Ein vorsichtiges Bewegen in sozialen Netzwerken ist eine gute Voraussetzung. Wer seine Privatsphäre schützt und nicht zu viele persönliche Angaben in den Äther schickt, fährt besser als jene, die private Probleme vor Millionen von Usern ausbreiten.

Auf welchen Wegen wird jemand verfolgt?

Die beliebtesten Instrumente heißen WhatsApp, Instagram und die Streaming-Plattform YouNow. Hier werden Bild und Ton live und in Echtzeit übertragen. Facebook hat in der jüngeren Social-Media-Gemeinde an Attraktivität verloren, weil dort längst auch Mama und Papa ihre Erlebnisse veröffentlichen. Über solche Messenger-Dienste kann ein Opfer permanent belästigt werden. Wer sein Smartphone oder Handy abends mit ins Bett nimmt, lässt Mobbern die Chance, für schlaflose Nächte zu sorgen.

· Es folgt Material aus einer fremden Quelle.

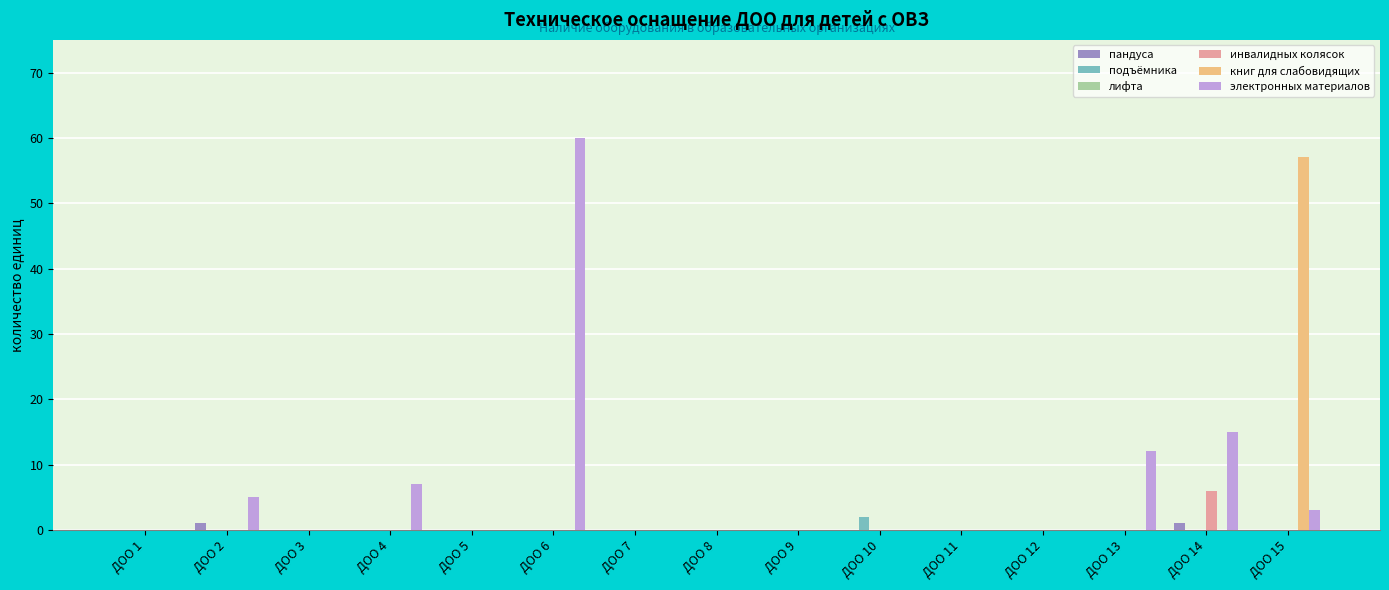

What is the approximate value of электронных материалов at ДОО 4?

7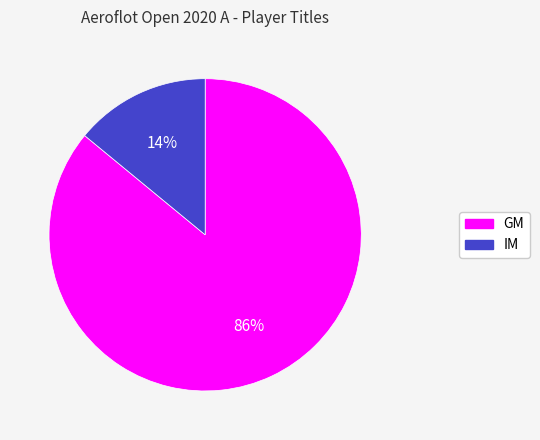

To the nearest percent, what portion does GM represent?

86%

Kann ein Kettenbrief das Smartphone zerstören?

Nein. Dabei handelt es sich um einen dummen Scherz, der via WhatsApp verbreitet wird. Ein User soll eine Nachricht an eine bestimmte Anzahl weiterer Empfänger weiterleiten, sonst werde sein Gerät durch einen Virus zerstört. Es wurden auf diesem Weg aber auch schon Todesdrohungen verschickt. Während die einen damit souverän umgehen, fühlen sich andere wirklich bedroht. "Vor allem dann, wenn sie das abends vorm Schlafengehen lesen", so Peter Sommerhalter. Er rät Eltern, das Phänomen mit ihren Kindern zu besprechen - und solche Nachrichten umgehend zu löschen.

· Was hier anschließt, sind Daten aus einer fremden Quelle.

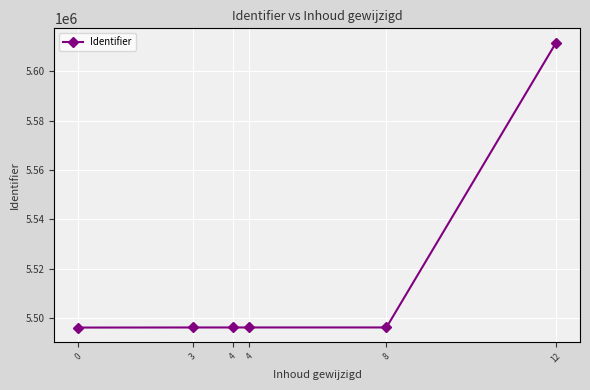

Does the chart display data point markers on the line(s)?

Yes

Sollten Kinder überhaupt ein Smartphone nutzen?

Eine handfeste Faustregel für den Eintritt in die digitale Welt gibt es nicht. Das hängt mit der sozialen Kompetenz des Einzelnen zusammen. "Wann lässt man sein Kind ins Schwimmerbecken? Natürlich erst dann, wenn es schwimmen kann", sagt Sommerhalter. Genauso verhält es sich mit neuen Medien. Allgemein stellt er fest, dass das problematische, bisweilen exzessive Handynutzungsverhalten immer früher beginnt.

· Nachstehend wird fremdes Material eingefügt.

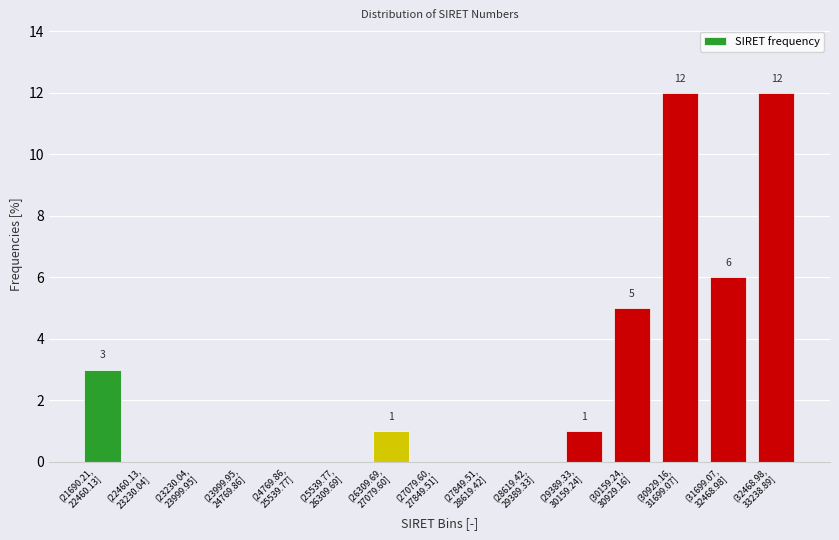

What is the sum of all values?

40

Von einer "Sucht" wollen Experten wie Sommerhalter nicht sprechen. "Das Internet ist ein Werkzeug. Es kann sehr nützlich sein und Spaß machen. Aber es kann auch verletzen." Eltern rät er, ihre Kinder nicht ohne Einschränkungen in die digitale Welt loszulassen und ihnen als "Trainer" beiseitezustehen. Es brauche einen verantwortungsvollen Umgang und beiderseitiges Vertrauen. "Das ist mehr wert als jede Schutz-Software."